> **SELECTED EXCERPT**:
━━━

Factorial-type demonstrations are an efficient approach to
simultaneously account for several significant factors. However, such demonstrations for more than a
couple of factors require many inspections of the specimen set. More sophisticated statistical experimental
designs might be employed but the actual choice of such a design and the
analysis of the data are driven by the specific objectives of a particular
experiment. Discussion of such designs
is beyond the scope of this discussion.

Human Factors

When the inspector plays a significant role in the find/no find
decision, he or she is an integral component of the NDI system. In such common inspection scenarios, human
factors can contribute significantly to the variability in inspection
results. In this context, human factors
refer to both the dynamic capabilities of individual inspectors and the user
friendliness of the inspection tools in the environment of the
application. Experiments have been
conducted to quantify some of the environmental effects of human factors and
data from some demonstration experiments have been interpreted in terms of the
level of training and experience of the inspectors (see, for example, Spencer
& Schurman [1994]). However, the
effects and interactions of human factors on inspection results have not been
characterized. Rather, to the extent
possible, NDI systems are automated to minimize the effect attributed to the inspector.

In a non-automated inspection, many human factors potentially
influence the inspection decision and they
cannot all be accounted for in a capability demonstration. At some level, the representative
inspection assumption will be required.

━━━

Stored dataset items
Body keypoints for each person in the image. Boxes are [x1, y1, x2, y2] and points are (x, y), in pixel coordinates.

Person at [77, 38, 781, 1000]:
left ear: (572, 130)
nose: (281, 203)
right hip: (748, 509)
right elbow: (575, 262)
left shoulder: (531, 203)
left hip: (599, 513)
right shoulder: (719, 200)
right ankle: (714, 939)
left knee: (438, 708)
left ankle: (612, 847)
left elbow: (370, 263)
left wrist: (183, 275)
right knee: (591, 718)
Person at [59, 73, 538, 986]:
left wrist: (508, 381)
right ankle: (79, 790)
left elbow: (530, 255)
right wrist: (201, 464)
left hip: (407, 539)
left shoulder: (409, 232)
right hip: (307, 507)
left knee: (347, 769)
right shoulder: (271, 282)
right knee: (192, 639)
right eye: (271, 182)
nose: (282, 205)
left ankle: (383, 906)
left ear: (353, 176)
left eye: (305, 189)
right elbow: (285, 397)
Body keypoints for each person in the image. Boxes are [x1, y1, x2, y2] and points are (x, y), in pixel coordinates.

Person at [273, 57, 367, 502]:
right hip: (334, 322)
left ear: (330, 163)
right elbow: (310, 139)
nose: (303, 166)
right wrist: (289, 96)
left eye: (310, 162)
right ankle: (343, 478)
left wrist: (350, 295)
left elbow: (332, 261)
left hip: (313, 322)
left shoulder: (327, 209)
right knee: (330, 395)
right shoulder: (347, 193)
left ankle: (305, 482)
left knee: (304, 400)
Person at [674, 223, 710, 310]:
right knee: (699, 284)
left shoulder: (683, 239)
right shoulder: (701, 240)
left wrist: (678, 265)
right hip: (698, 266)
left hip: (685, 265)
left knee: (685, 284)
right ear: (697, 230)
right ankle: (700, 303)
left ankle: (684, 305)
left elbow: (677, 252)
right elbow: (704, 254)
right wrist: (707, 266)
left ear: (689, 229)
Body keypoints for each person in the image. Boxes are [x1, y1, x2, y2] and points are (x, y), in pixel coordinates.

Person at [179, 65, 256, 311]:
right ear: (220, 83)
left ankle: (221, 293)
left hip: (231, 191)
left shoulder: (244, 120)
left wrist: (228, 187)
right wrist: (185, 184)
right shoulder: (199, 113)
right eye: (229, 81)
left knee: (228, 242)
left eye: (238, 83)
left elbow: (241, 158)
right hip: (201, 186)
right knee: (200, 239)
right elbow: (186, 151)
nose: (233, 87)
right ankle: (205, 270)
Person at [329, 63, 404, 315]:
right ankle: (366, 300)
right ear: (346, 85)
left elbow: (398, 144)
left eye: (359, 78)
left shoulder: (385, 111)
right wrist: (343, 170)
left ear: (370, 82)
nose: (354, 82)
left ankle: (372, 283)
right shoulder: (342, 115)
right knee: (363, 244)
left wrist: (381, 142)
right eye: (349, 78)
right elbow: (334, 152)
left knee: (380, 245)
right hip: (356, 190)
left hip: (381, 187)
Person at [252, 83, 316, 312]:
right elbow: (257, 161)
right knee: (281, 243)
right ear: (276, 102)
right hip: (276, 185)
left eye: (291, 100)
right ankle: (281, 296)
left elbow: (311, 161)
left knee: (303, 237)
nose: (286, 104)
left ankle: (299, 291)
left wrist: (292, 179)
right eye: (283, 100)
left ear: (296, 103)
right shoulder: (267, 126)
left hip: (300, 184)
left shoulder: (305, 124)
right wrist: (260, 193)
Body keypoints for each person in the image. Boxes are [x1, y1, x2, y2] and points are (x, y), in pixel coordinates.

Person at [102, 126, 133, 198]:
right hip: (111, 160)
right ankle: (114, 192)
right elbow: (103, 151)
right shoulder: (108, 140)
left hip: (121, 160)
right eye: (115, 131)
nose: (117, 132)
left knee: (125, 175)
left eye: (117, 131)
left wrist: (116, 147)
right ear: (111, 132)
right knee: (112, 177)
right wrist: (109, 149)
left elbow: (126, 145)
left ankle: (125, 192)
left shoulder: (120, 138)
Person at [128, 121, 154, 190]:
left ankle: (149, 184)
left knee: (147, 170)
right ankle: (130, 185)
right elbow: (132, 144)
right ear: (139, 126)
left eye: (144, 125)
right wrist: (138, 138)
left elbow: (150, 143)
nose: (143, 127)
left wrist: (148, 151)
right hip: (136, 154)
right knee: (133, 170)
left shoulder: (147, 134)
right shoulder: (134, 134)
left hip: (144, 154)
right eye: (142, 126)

━━━

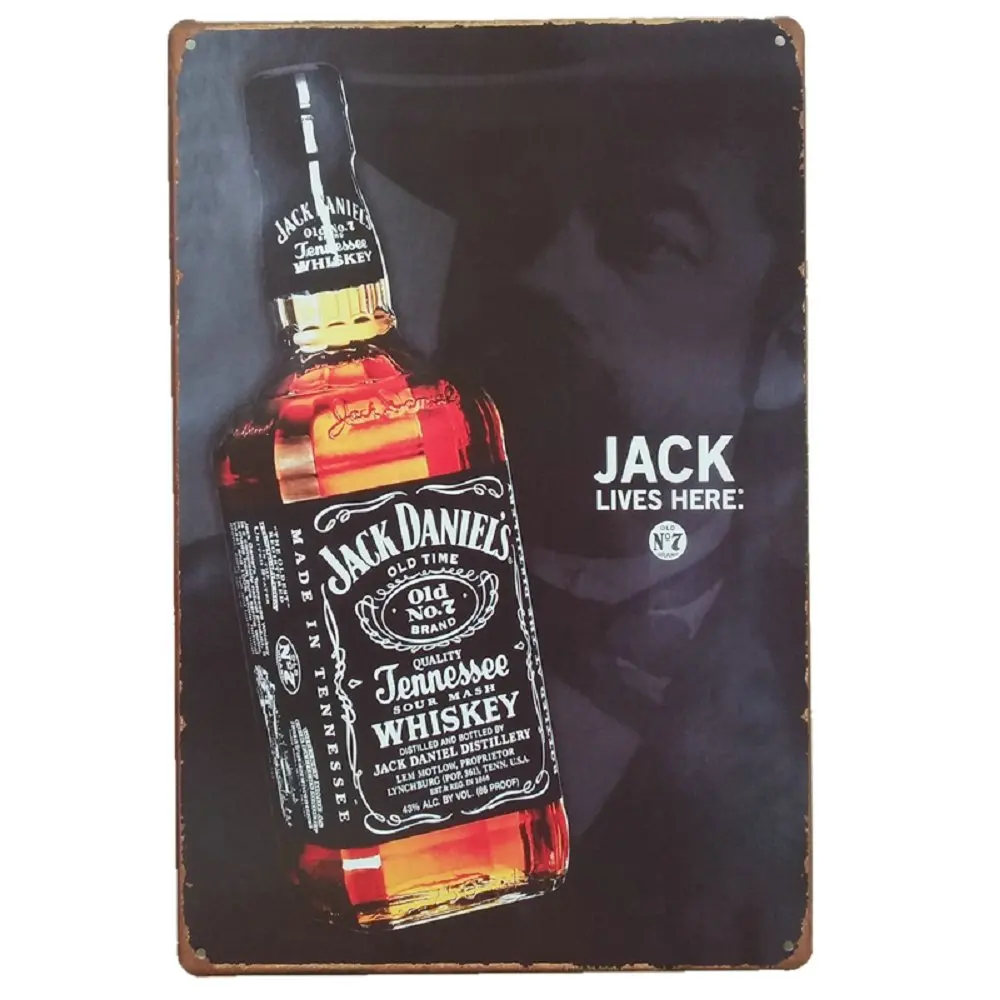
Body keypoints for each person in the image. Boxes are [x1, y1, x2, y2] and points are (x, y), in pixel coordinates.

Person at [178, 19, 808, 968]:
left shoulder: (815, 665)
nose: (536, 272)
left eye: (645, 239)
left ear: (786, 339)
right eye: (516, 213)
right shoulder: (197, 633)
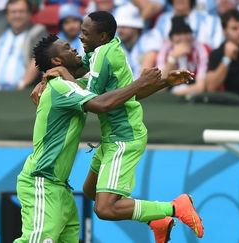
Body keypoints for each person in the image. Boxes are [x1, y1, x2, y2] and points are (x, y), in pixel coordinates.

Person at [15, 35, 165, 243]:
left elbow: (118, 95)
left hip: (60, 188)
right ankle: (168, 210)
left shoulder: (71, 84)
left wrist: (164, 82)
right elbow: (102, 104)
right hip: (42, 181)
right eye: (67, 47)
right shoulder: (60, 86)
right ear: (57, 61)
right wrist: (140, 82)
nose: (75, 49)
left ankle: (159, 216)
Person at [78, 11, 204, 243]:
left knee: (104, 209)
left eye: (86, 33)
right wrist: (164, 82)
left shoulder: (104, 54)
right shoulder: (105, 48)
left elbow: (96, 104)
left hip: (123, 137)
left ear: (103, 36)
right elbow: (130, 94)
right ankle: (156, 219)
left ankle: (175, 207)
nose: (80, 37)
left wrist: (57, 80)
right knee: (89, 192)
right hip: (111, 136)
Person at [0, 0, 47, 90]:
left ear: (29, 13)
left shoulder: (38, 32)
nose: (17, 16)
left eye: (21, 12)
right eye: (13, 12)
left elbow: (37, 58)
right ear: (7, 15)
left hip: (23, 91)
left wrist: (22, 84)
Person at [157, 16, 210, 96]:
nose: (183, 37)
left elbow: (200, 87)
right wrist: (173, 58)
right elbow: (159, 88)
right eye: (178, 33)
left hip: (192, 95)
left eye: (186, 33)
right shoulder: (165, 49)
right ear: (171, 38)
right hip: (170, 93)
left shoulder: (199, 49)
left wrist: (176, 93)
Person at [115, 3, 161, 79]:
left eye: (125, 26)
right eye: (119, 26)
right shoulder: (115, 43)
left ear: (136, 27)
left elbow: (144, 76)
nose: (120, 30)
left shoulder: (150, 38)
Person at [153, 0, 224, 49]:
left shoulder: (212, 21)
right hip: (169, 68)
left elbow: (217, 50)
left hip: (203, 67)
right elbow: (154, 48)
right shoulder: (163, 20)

━━━

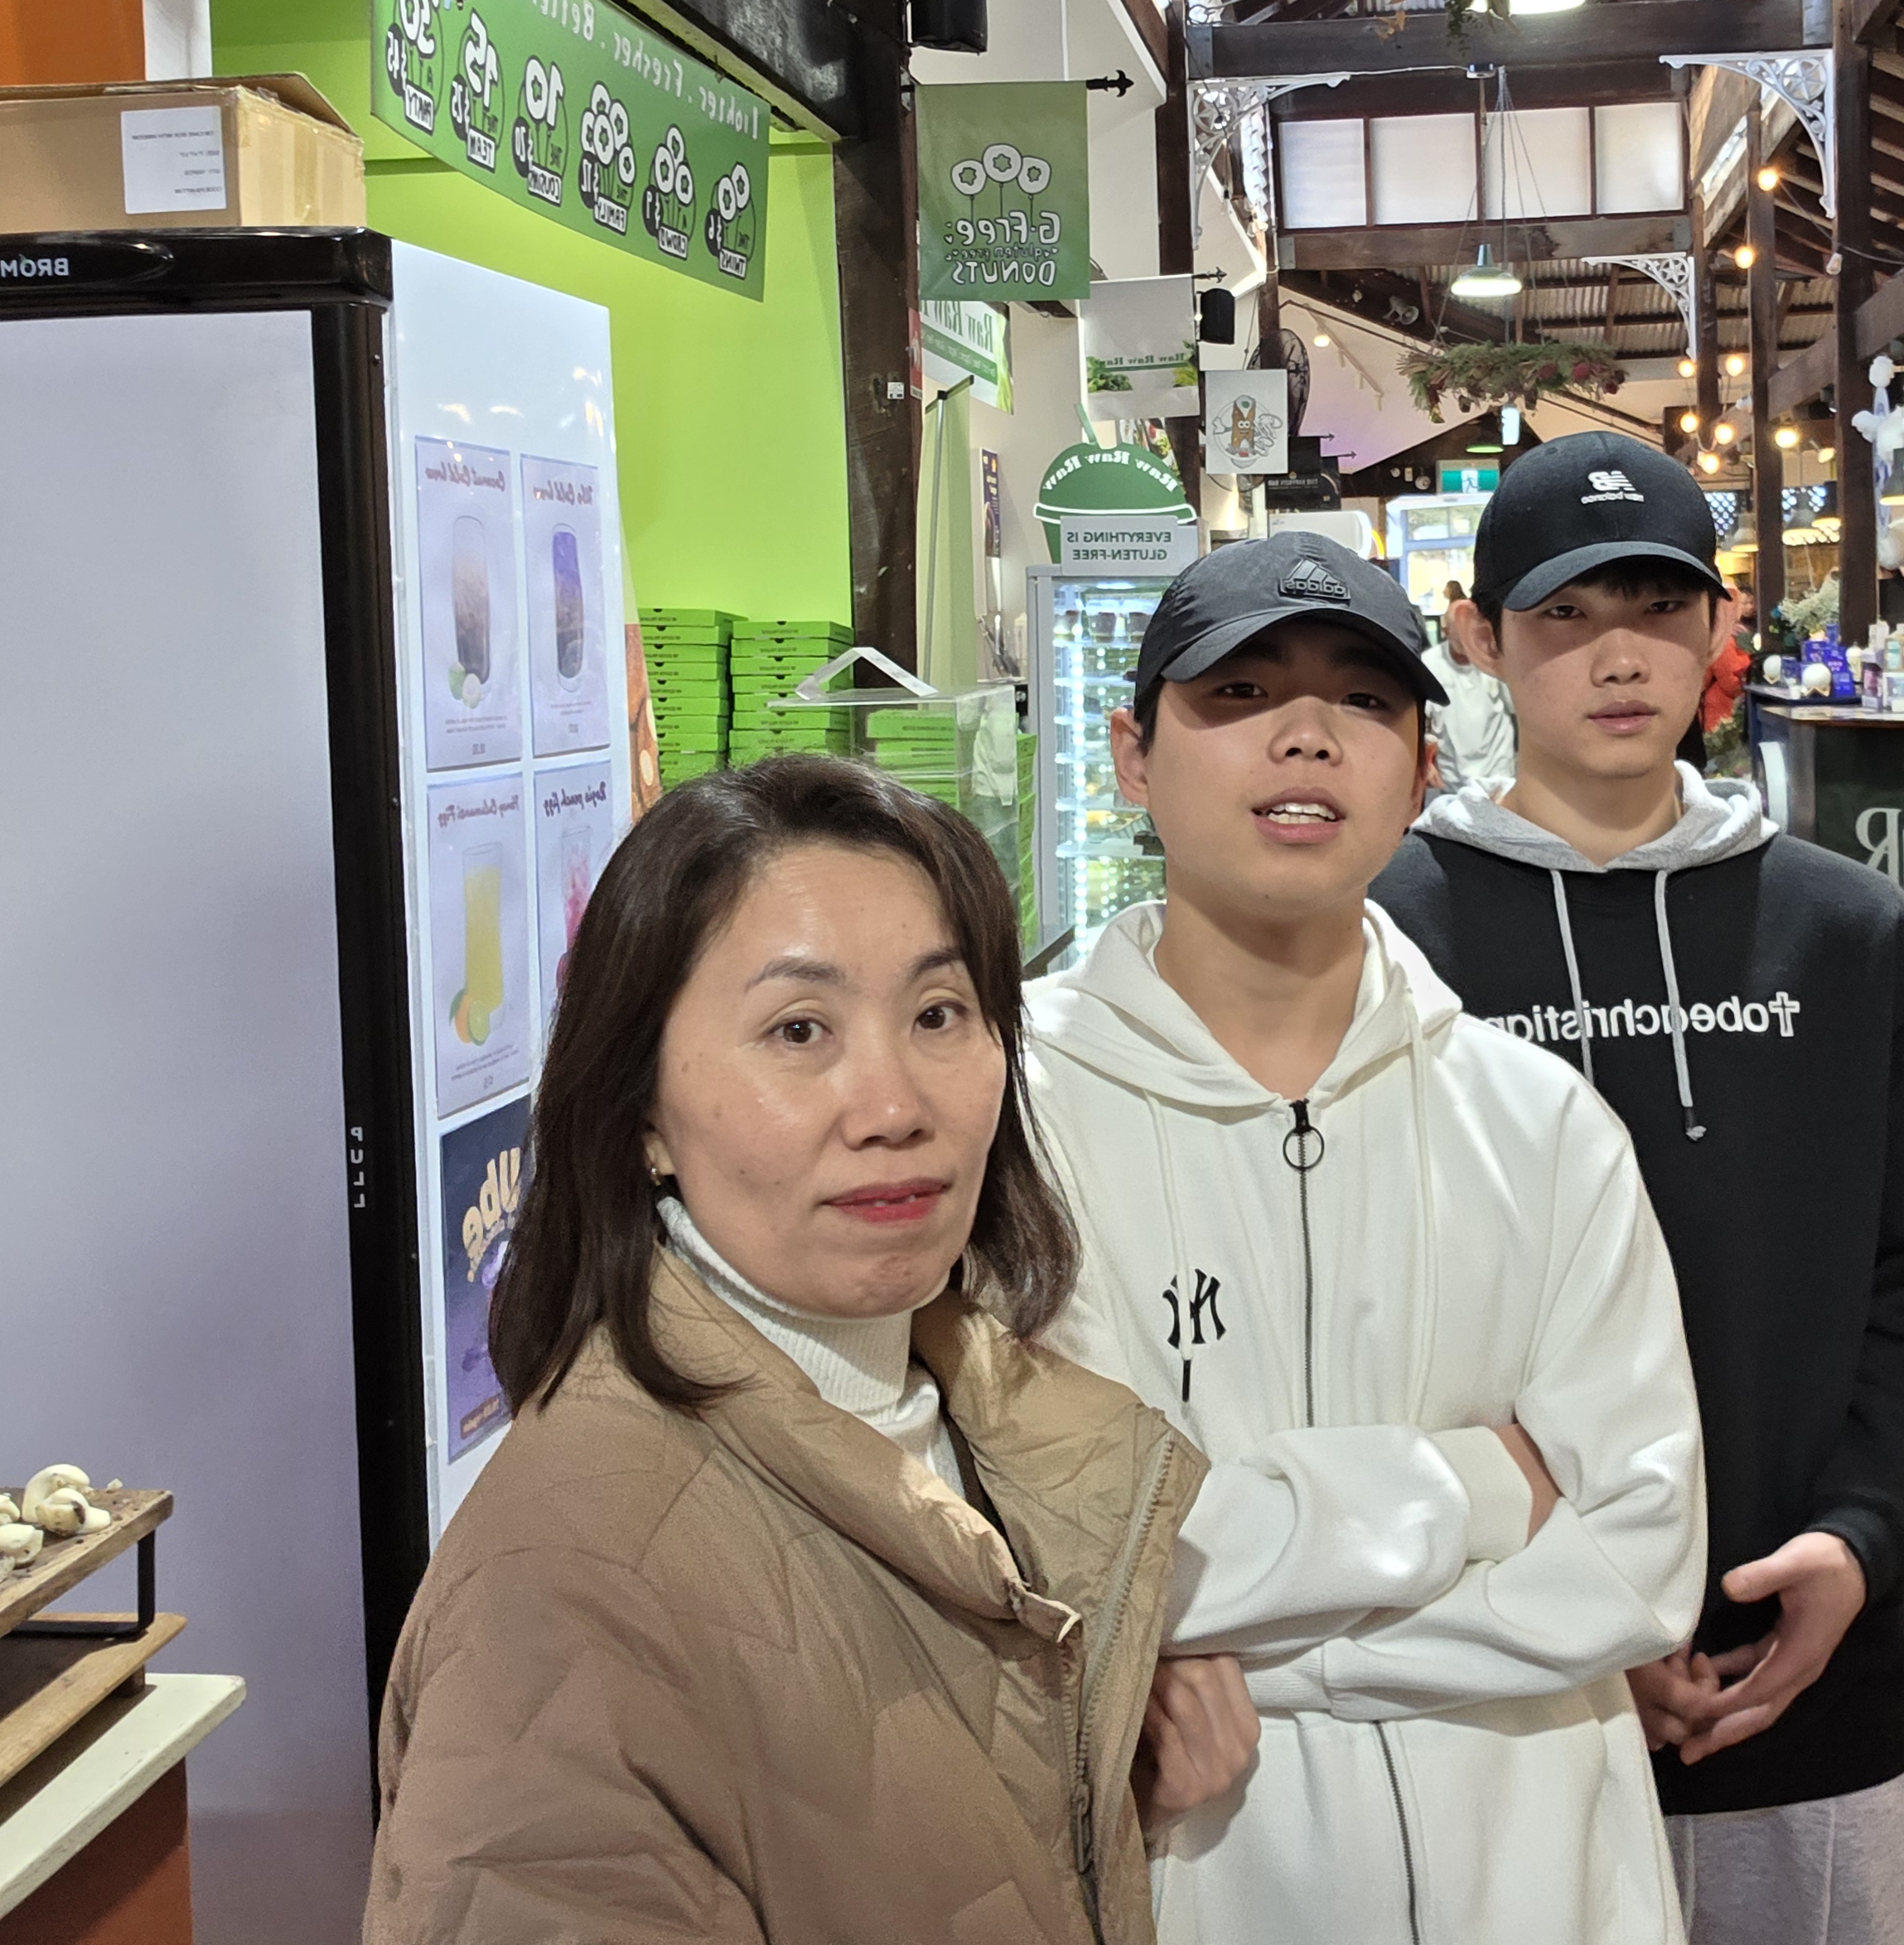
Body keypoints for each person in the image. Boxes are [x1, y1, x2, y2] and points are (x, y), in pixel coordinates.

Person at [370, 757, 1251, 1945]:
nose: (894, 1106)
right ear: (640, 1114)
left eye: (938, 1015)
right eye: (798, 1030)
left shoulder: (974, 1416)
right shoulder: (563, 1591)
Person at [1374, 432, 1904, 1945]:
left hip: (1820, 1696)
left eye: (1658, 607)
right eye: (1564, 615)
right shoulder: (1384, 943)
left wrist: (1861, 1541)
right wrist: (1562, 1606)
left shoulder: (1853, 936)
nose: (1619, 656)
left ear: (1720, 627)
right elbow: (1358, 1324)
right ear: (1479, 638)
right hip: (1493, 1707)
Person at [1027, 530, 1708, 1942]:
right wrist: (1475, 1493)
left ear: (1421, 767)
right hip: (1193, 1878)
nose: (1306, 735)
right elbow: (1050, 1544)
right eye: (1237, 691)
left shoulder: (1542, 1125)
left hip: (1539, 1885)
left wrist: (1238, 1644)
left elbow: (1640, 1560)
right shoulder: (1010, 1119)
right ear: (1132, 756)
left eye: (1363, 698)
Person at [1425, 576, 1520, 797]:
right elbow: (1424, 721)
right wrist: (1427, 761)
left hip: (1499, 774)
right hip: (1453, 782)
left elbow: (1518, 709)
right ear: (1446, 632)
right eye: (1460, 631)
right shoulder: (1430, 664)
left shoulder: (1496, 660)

━━━

> **ASSIGNMENT**: Please take the excerpt on NDI capability demonstrations and human factors further, picking up right after its final sentence. The records have no connection to the text.

> **RESULT BELOW**:
Given that the mechanical aspects of the NDI system and inspection
environment are held constant, differences between inspectors can cause a
biased capability characterization if ignored.
Again, the objective of the capability characterization must be stated in
advance. If each inspector is being
evaluated, a separate POD(*a*) function
for each is estimated. If a single POD(*a*) function is wanted for an entire
facility, the inspectors in the demonstration must be randomly sampled in
proportion to the percent of such inspections each performs. Alternatively,
inspectors might be categorized by, say, capability as implied by certification
level. A random sample of the
inspectors from each level could be selected to arrive at a composite POD(*a*) for the level and a weighted average
would be calculated based on the percent of inspections performed by each
level. An example of designing such a
demonstration is given in Hovey, et al. [1989]. Example results from the evaluation of a population of inspectors
can also be found in Davis [1988].